The use of trade restrictions, sanctions, asset freezes, SWIFT disconnection, export controls, or other financial measures to weaken an adversary's economy as an instrument of geopolitical coercion.
How effective are economic sanctions?
Academic consensus is contested. Russia's GDP fell only 2.1% in 2022 despite the broadest sanctions since WWII. Iran's experience differs: comprehensive sanctions from 2010 to 2015 produced the JCPOA nuclear agreement.
What is de-dollarisation?
The gradual shift from dollar-denominated trade and reserves, accelerated by US weaponisation of SWIFT. China's CIPS links 4,800 Banks in 185 countries; the dollar's reserve share has fallen from 71% to 58% since 2001.
How did economic warfare play out in the Iran conflict?
Brent Crude peaked at $126 as the Strait of Hormuz closed.

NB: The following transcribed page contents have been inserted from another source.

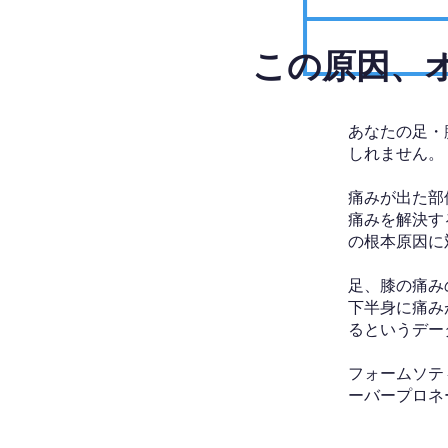
​この原因
あなたの足・
しれません。
痛みが出た部
痛みを解決す
の根本原因に
足、膝の痛み
下半身に痛み
るというデー
フォームソテ
ーバープロネ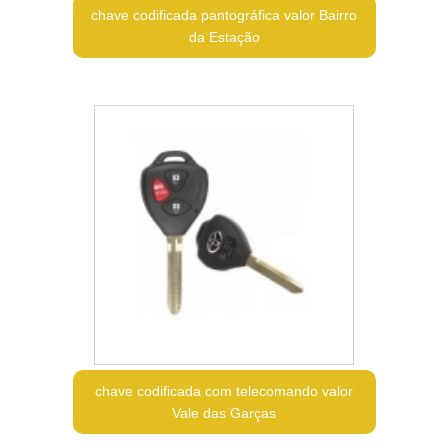
chave codificada pantográfica valor Bairro
da Estação
chave codificada com telecomando valor
Vale das Garças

Iran monetised the chokepoint with a toll system while Washington used targeted sanctions waivers to stabilise supply.Source:
What is SWIFT disconnection?
Excluding a country's Banks from the SWIFT messaging network, which connects 11,500 institutions in 200+ countries and processes roughly 44 million messages daily. Seven major Russian Banks were disconnected in March 2022.
Did Russia sanctions work?
Russia's GDP fell 2.1% in 2022, far less than forecast. Moscow adapted through parallel imports via China and Turkey and pivoted to a war economy, though long-run projections show a 5%+ shortfall versus pre-war trajectory.
What is the Hormuz toll?
Iran's Parliament moved to write a permanent toll on vessels transiting the Strait of Hormuz, institutionalising economic leverage over a chokepoint that carries roughly 20% of global oil trade.Source:

Background

The 2026 Iran conflict demonstrated economic warfare on multiple fronts simultaneously. Brent Crude peaked at $126 per barrel as the Strait of Hormuz closed to insured shipping, while Iran monetised its chokepoint leverage through a toll system that five nations queued to pay. Washington responded with targeted sanctions waivers to stabilise supply, illustrating the tension between punishment and market stability.

Economic warfare encompasses trade restrictions, SWIFT disconnection, secondary sanctions, export controls, and direct destruction of economic infrastructure. The broadest modern campaign, against Russia after February 2022, immobilised roughly $300 billion in central bank reserves and disconnected seven major Banks from SWIFT, yet produced only a 2.1% GDP contraction as Moscow adapted through parallel imports via China and Turkey. The US dismantled its own sanctions enforcement apparatus even as the EU extended Russia sanctions through September 2026.

The weaponisation of the dollar has accelerated de-dollarisation. China's CIPS payment system links 4,800 Banks in 185 countries, and the dollar's reserve share has declined from 71% in 2001 to roughly 58%. Iran's move to write the Hormuz toll into permanent law signals that economic warfare is becoming institutionalised rather than reactive.